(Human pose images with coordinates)
========

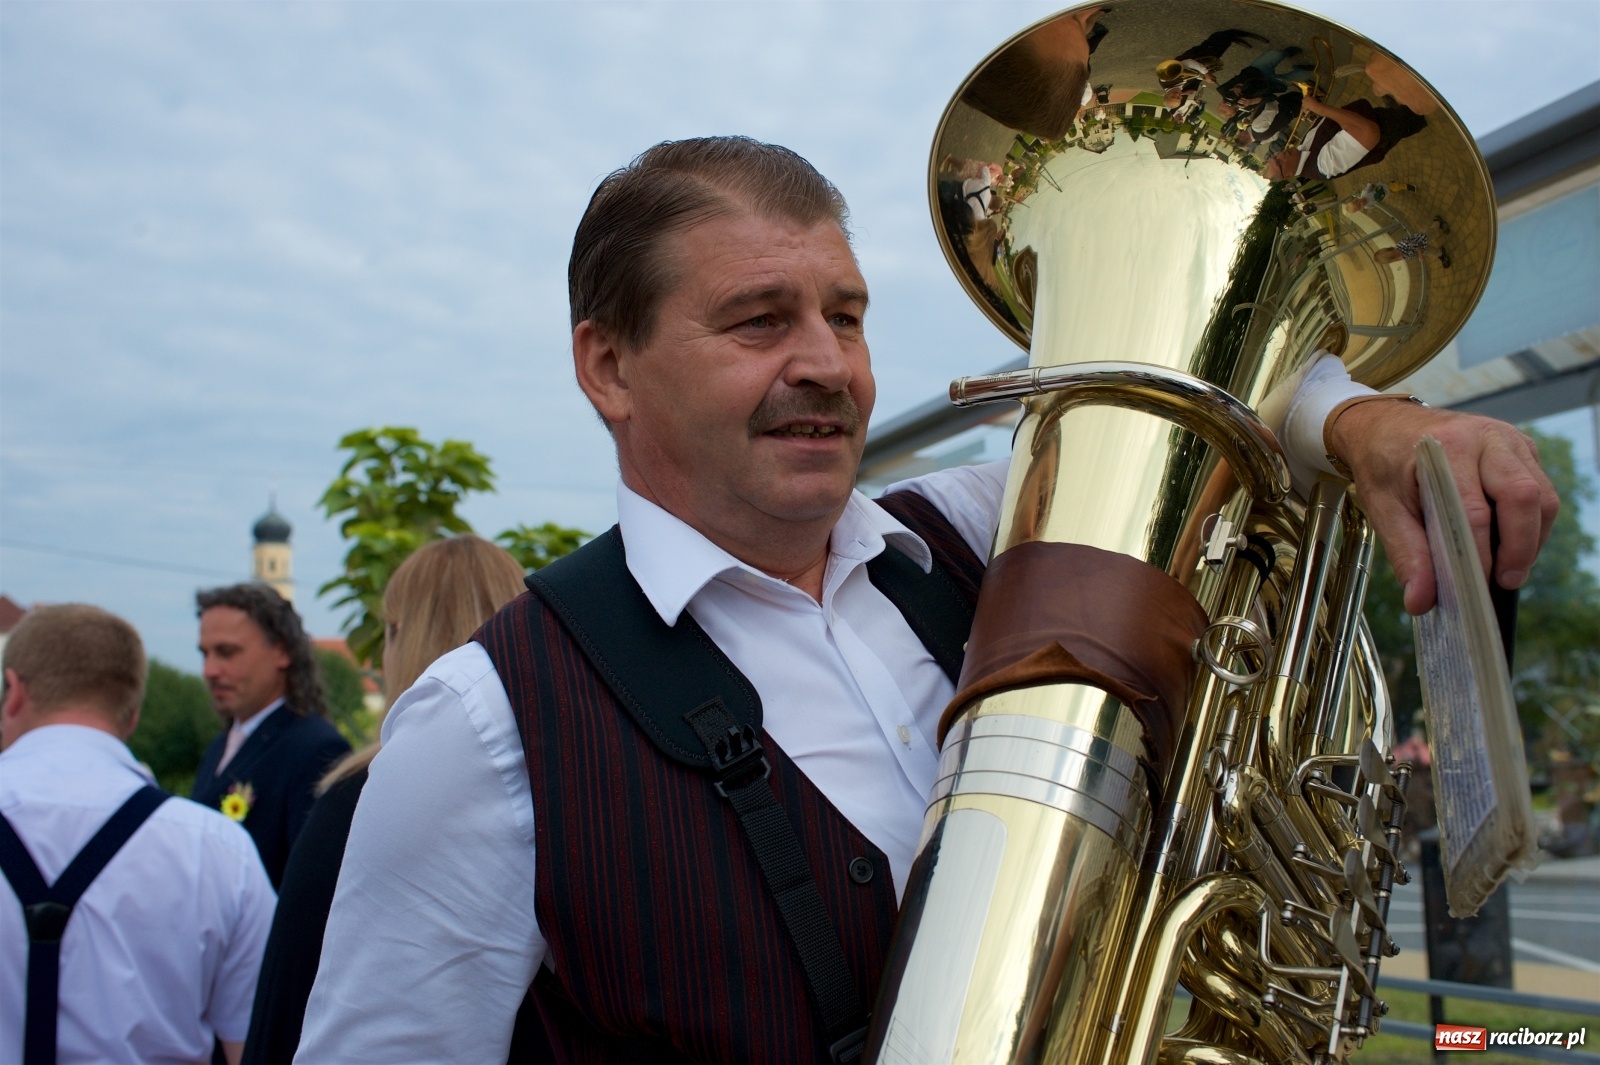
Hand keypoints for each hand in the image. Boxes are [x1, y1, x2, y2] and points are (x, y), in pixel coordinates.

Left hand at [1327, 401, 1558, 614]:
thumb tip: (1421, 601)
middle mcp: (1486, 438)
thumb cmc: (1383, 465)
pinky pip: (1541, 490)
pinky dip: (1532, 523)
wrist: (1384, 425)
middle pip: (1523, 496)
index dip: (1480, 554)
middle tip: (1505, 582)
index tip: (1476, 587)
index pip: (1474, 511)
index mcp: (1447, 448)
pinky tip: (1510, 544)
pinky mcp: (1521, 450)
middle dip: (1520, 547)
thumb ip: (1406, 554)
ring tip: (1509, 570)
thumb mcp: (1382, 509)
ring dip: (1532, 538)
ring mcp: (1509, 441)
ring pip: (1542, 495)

========

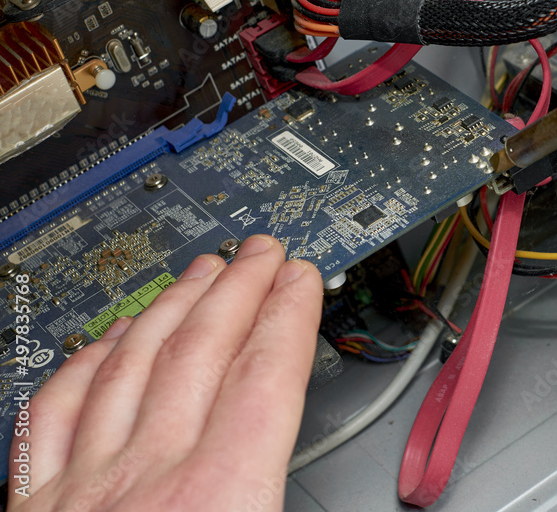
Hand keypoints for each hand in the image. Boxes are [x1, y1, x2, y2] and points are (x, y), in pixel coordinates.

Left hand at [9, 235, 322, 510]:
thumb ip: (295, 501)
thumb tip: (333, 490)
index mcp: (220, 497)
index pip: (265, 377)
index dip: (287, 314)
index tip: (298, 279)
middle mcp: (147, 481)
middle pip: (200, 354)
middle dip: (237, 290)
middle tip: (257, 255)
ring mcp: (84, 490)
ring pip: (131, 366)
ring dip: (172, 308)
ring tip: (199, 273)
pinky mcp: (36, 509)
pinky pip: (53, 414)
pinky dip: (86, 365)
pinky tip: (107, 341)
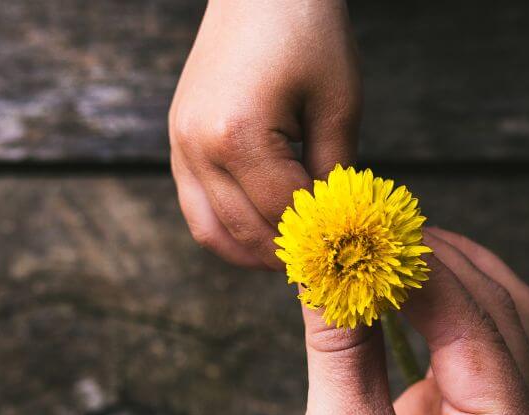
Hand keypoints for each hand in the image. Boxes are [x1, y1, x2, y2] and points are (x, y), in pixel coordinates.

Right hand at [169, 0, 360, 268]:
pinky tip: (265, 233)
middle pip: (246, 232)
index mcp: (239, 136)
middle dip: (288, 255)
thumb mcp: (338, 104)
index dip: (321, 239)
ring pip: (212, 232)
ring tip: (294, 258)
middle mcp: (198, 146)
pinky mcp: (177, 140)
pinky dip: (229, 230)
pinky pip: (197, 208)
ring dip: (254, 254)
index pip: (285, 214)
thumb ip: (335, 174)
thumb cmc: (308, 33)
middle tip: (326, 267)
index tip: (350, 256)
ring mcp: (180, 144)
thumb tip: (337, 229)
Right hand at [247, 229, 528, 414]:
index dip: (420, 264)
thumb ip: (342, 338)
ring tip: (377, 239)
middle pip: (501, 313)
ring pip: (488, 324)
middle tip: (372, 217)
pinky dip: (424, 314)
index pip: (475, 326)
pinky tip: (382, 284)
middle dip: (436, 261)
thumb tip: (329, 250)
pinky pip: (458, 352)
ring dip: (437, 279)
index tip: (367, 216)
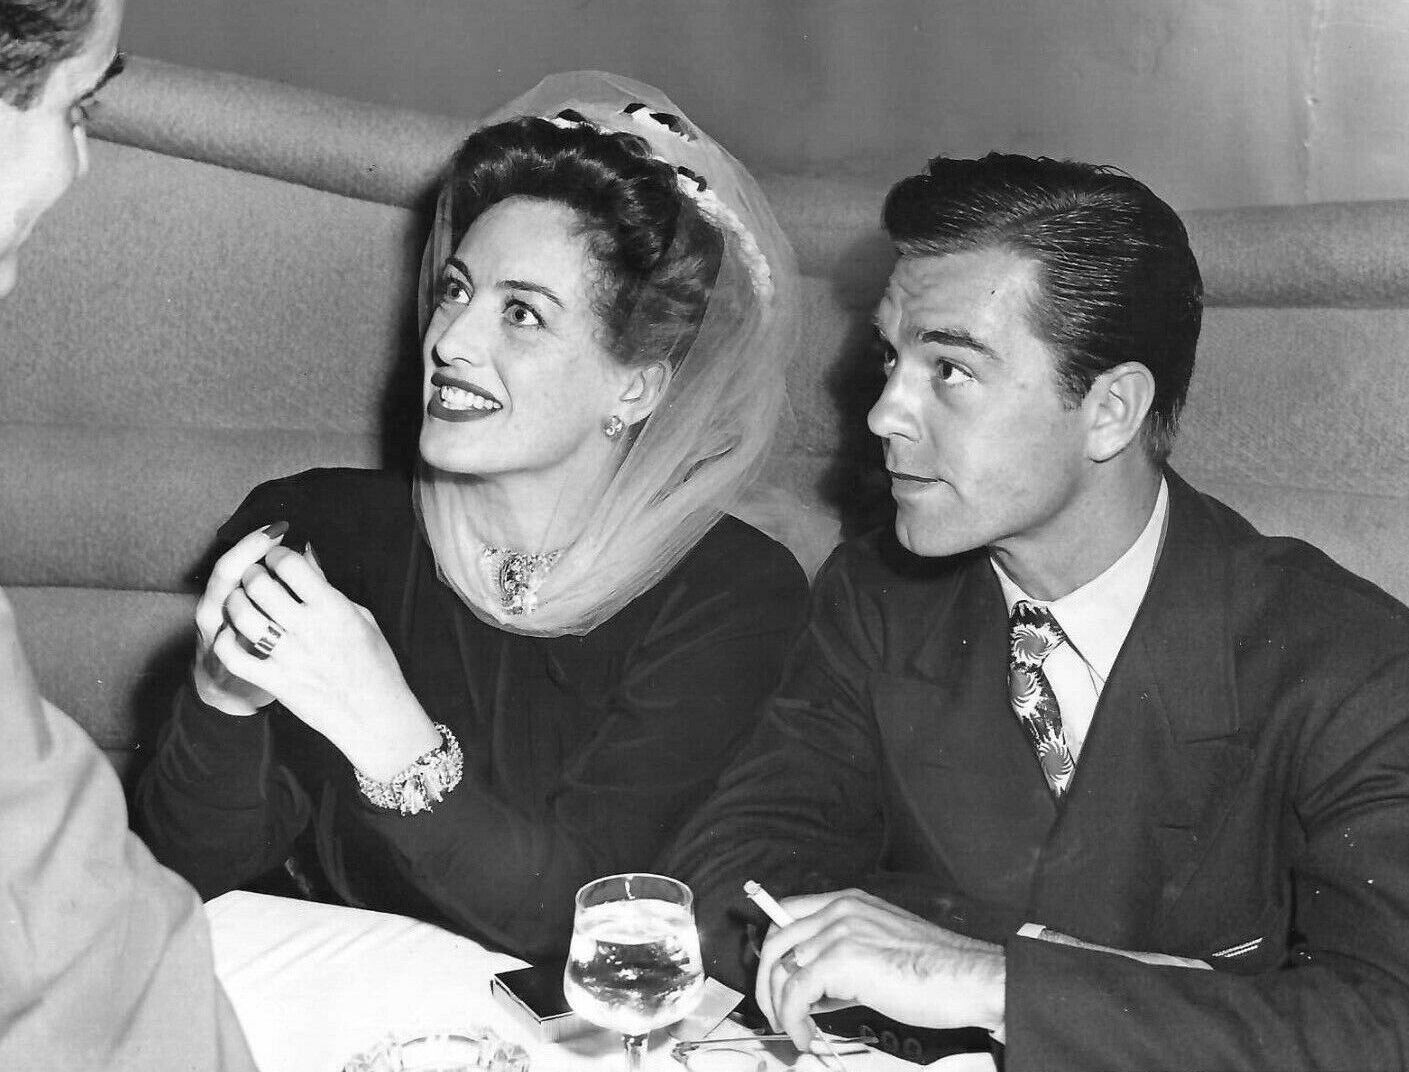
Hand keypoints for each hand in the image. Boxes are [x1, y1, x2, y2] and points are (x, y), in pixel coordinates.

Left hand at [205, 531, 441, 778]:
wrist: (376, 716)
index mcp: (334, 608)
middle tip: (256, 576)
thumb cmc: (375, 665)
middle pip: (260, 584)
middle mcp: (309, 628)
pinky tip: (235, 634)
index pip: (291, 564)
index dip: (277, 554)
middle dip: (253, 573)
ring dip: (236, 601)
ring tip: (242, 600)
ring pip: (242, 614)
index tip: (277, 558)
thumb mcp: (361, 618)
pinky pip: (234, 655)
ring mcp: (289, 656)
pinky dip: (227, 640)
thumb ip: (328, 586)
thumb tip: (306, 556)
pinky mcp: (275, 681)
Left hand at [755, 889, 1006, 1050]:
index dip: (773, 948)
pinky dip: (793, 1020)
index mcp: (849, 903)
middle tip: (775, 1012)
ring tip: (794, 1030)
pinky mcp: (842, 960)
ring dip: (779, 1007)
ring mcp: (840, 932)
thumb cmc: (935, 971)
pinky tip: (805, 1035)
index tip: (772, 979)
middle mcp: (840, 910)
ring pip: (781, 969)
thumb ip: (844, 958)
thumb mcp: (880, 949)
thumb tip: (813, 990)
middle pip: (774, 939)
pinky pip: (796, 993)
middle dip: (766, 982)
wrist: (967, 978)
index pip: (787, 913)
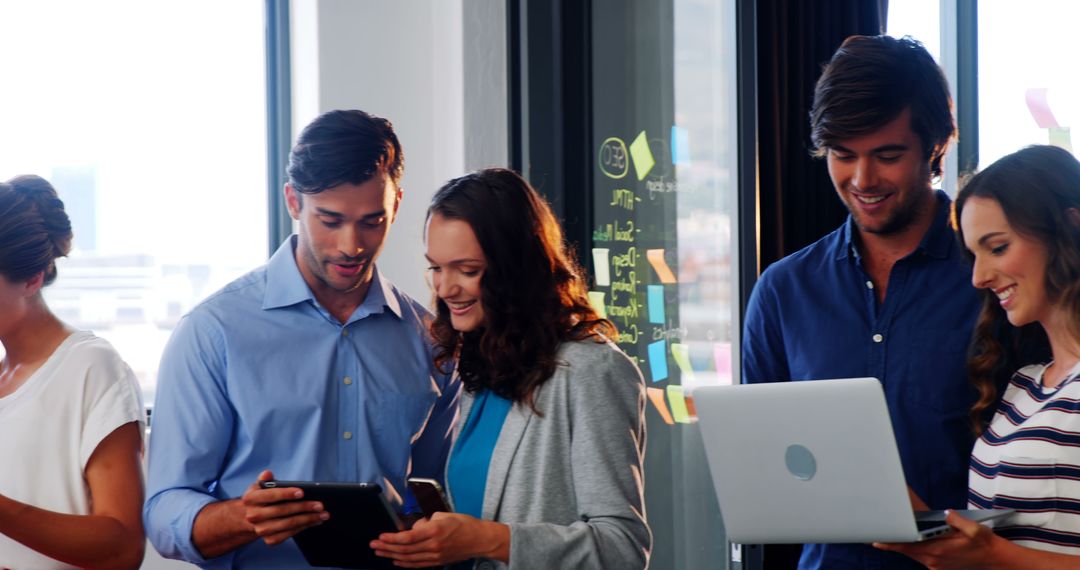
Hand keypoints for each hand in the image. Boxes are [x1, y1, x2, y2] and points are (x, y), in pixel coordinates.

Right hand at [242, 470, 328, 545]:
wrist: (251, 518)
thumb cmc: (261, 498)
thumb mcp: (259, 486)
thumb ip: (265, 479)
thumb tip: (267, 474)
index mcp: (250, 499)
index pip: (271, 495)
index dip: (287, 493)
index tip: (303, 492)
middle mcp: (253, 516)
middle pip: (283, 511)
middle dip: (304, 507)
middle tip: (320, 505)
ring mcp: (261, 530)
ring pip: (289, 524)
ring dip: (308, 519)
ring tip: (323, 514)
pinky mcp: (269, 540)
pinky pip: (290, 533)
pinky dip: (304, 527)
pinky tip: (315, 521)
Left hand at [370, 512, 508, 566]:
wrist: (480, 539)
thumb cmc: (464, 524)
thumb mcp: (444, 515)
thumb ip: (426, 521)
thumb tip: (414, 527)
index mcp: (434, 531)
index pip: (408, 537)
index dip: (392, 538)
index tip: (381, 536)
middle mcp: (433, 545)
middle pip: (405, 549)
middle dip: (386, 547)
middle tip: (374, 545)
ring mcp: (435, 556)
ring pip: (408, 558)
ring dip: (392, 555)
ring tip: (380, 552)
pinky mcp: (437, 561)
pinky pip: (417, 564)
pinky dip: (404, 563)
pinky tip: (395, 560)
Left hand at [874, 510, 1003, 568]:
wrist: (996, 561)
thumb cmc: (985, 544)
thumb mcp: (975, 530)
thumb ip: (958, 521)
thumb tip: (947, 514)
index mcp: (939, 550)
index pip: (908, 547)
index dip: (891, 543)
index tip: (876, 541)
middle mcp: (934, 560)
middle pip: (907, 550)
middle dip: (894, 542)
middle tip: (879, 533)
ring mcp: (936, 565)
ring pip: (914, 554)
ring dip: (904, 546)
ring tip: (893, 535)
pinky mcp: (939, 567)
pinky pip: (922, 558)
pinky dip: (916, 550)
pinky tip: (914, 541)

========

- ACTIVITY -
Could you output exactly the lines above, from the line with "index mcp: (334, 608)" up to and including the line with "index tip: (381, 536)", and nothing else, skipping the pictures?

- TASK ANSWER -
index mcp: (334, 608)
middle tip: (256, 576)
thumb cmc: (375, 665)
middle pip: (260, 584)
middle mcp: (309, 628)
pinky tip: (235, 634)
index pip: (291, 564)
index dip: (277, 554)
middle dip: (253, 573)
ring dip: (236, 601)
ring tip: (242, 600)
ring pip: (242, 614)
index tip: (277, 558)
thumb mcp: (361, 618)
pinky pip: (234, 655)
ring mcp: (289, 656)
pinky dip: (227, 640)
thumb ip: (328, 586)
thumb tip: (306, 556)
pinky mcp: (275, 681)
Left hand at [755, 889, 1006, 1050]:
index dip: (773, 948)
pinky dip: (793, 1020)
index mcp: (849, 903)
middle tip: (775, 1012)
ring tip: (794, 1030)
pinky mcp: (842, 960)
ring dip: (779, 1007)
ring mcp: (840, 932)
thumb cmc: (935, 971)
pinky tip: (805, 1035)
index tip: (772, 979)
middle mcp: (840, 910)
ring pip: (781, 969)
thumb ip: (844, 958)
thumb mcp: (880, 949)
thumb tip: (813, 990)
middle pip: (774, 939)
pinky pip: (796, 993)
middle dip: (766, 982)
wrist: (967, 978)
index pip: (787, 913)
Hand keypoints for each hand in the image. Boxes are [x1, y1, x2, y2] and points are (x, y), in pixel coordinates.

Right hand at [242, 470, 328, 545]:
wrist: (251, 518)
thumb cmc: (261, 498)
thumb mcp: (259, 486)
thumb ip: (265, 479)
thumb tip: (267, 474)
index mcp: (250, 499)
index pip: (271, 495)
index dip: (287, 493)
index tip: (303, 492)
middle mcp: (253, 516)
middle pip: (283, 511)
middle dip: (304, 507)
middle tip: (320, 505)
ring mcp: (261, 530)
ring pip: (289, 524)
ring dip: (308, 519)
ring tip: (323, 514)
pinky mcp: (269, 540)
pinky pip: (290, 533)
pinky dip: (304, 527)
pinky tip: (315, 521)
Left hand at [370, 512, 508, 566]:
wrist: (480, 539)
thumb cmc: (464, 524)
thumb mcp: (444, 515)
thumb ip: (426, 521)
thumb tip: (414, 527)
index mcp: (434, 531)
index pip: (408, 537)
index dip: (392, 538)
index tip: (381, 536)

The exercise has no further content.